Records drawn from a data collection
Segment Open

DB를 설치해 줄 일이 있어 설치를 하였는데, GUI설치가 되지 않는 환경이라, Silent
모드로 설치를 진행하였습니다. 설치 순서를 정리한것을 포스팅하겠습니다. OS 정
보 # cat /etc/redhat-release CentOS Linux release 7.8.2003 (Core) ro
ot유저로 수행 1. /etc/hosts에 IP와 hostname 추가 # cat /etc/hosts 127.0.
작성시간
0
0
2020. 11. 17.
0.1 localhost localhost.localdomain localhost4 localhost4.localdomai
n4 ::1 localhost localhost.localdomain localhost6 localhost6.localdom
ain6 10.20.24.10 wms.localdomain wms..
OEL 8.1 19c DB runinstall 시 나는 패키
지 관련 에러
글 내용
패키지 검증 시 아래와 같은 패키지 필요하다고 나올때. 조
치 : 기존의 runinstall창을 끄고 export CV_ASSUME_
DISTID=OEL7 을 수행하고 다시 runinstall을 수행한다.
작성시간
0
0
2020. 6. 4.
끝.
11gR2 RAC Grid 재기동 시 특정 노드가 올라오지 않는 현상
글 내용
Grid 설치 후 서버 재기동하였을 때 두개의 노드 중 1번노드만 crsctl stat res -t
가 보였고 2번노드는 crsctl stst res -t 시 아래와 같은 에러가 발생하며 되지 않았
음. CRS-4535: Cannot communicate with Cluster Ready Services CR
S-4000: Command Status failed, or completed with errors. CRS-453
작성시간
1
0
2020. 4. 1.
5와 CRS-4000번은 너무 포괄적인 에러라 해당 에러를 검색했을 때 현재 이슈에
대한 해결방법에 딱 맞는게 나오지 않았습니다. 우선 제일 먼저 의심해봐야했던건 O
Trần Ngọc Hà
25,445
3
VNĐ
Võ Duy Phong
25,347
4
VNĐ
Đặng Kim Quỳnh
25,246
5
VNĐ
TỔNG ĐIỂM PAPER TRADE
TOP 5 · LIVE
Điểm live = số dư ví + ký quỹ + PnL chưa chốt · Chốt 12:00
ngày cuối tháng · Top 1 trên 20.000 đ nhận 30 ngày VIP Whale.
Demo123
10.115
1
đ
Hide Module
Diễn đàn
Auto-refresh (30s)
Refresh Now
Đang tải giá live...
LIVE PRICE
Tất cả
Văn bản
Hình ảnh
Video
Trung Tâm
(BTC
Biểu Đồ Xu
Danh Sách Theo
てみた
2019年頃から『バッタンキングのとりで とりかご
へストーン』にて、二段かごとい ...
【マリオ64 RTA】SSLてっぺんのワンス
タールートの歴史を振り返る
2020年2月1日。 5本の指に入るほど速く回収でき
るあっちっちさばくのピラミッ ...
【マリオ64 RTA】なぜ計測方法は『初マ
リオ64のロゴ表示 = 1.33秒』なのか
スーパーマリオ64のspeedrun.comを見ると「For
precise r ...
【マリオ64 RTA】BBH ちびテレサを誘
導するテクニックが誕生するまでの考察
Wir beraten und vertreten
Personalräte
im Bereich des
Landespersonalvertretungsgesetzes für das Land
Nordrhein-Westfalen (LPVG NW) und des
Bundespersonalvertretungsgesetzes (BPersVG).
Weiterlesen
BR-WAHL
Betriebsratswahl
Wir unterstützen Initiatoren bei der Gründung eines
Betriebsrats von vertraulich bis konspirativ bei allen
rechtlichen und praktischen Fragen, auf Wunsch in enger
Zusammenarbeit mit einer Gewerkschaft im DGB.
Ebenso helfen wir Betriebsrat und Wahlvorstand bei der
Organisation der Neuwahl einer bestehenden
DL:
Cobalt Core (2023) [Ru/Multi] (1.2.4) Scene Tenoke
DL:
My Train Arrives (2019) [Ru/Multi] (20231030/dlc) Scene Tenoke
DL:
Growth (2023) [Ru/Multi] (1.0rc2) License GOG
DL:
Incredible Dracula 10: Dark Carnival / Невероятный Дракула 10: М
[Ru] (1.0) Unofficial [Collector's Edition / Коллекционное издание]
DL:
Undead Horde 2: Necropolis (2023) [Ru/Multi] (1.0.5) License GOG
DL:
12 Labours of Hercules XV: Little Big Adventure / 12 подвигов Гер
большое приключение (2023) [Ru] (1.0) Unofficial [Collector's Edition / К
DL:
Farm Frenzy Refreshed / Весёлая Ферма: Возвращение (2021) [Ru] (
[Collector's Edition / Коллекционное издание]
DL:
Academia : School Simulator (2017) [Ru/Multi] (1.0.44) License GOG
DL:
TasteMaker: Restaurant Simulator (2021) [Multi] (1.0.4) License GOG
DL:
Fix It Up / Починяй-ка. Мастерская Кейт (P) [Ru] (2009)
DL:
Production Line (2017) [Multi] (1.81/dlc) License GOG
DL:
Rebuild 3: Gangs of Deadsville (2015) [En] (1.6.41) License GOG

Segment Closed
Segment Open

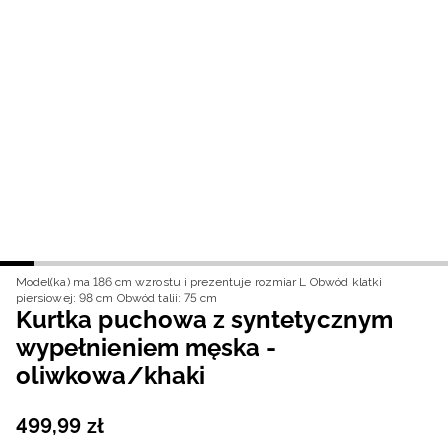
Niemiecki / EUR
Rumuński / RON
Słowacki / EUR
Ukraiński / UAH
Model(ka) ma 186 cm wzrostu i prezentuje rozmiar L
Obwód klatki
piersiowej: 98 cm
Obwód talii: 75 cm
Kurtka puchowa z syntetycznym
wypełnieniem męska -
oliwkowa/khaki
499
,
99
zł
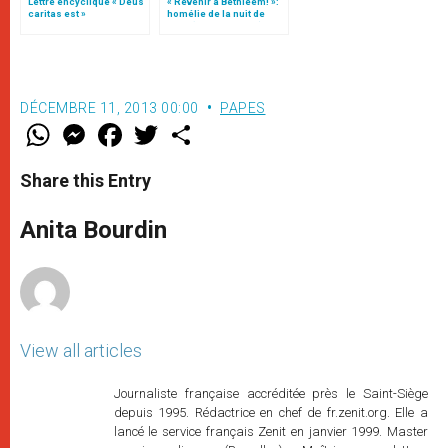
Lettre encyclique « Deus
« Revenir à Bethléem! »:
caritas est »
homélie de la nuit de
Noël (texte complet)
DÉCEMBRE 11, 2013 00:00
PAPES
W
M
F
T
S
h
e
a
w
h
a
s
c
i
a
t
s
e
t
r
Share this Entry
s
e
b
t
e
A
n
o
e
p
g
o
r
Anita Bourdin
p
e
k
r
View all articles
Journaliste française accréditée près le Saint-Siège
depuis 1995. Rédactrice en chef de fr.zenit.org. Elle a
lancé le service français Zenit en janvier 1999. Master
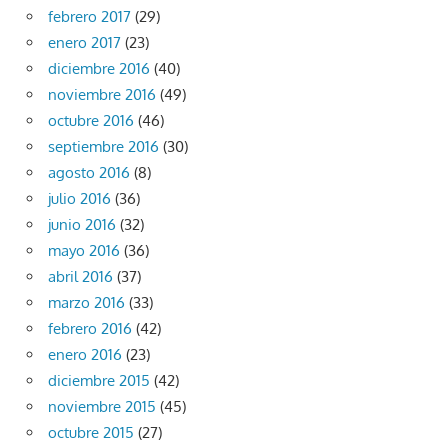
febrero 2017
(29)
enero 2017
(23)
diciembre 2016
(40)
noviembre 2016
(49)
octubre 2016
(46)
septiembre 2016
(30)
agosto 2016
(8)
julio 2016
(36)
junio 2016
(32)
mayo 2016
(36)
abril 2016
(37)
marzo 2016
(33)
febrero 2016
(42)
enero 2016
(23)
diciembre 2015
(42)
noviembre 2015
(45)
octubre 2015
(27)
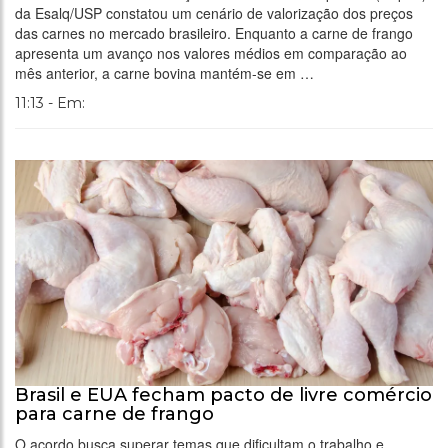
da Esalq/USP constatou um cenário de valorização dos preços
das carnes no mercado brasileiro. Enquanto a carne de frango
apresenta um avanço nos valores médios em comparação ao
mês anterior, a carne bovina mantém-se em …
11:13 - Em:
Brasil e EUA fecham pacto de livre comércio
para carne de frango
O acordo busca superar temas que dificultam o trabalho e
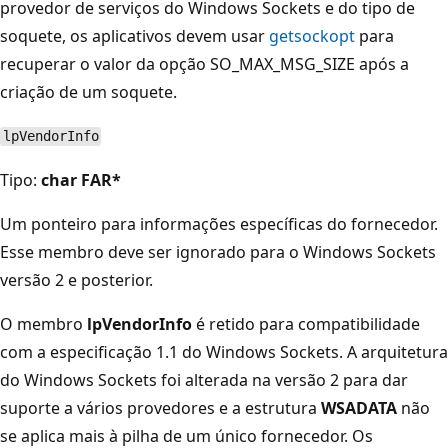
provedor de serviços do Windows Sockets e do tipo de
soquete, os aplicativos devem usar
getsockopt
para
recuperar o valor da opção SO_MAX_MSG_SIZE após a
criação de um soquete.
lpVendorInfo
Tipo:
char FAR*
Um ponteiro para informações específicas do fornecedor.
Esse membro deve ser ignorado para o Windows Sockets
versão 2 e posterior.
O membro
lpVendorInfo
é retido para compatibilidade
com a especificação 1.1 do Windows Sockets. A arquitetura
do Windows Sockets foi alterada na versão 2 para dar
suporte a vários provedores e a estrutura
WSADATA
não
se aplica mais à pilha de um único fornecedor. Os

Segment Closed

▸ Work to be completed: Reproduce verbatim the lines of the entries above, starting at the line that contains "febrero 2017" and ending at the line that contains "se aplica mais", both included. Leave the pictures out of the answer.

▸ Written answer:
febrero 2017
(29)
enero 2017
(23)
diciembre 2016
(40)
noviembre 2016
(49)
octubre 2016
(46)
septiembre 2016
(30)
agosto 2016
(8)
julio 2016
(36)
junio 2016
(32)
mayo 2016
(36)
abril 2016
(37)
marzo 2016
(33)
febrero 2016
(42)
enero 2016
(23)
diciembre 2015
(42)
noviembre 2015
(45)
octubre 2015
(27)
da Esalq/USP constatou um cenário de valorização dos preços
das carnes no mercado brasileiro. Enquanto a carne de frango
apresenta um avanço nos valores médios em comparação ao
mês anterior, a carne bovina mantém-se em …
11:13 - Em:
Brasil e EUA fecham pacto de livre comércio
para carne de frango
O acordo busca superar temas que dificultam o trabalho e
provedor de serviços do Windows Sockets e do tipo de
soquete, os aplicativos devem usar
getsockopt
para
recuperar o valor da opção SO_MAX_MSG_SIZE após a
criação de um soquete.
lpVendorInfo
Tipo:
char FAR*
Um ponteiro para informações específicas do fornecedor.
Esse membro deve ser ignorado para o Windows Sockets
versão 2 e posterior.
O membro
lpVendorInfo
é retido para compatibilidade
com a especificação 1.1 do Windows Sockets. A arquitetura
do Windows Sockets foi alterada na versão 2 para dar
suporte a vários provedores e a estrutura
WSADATA
não
se aplica mais à pilha de um único fornecedor. Os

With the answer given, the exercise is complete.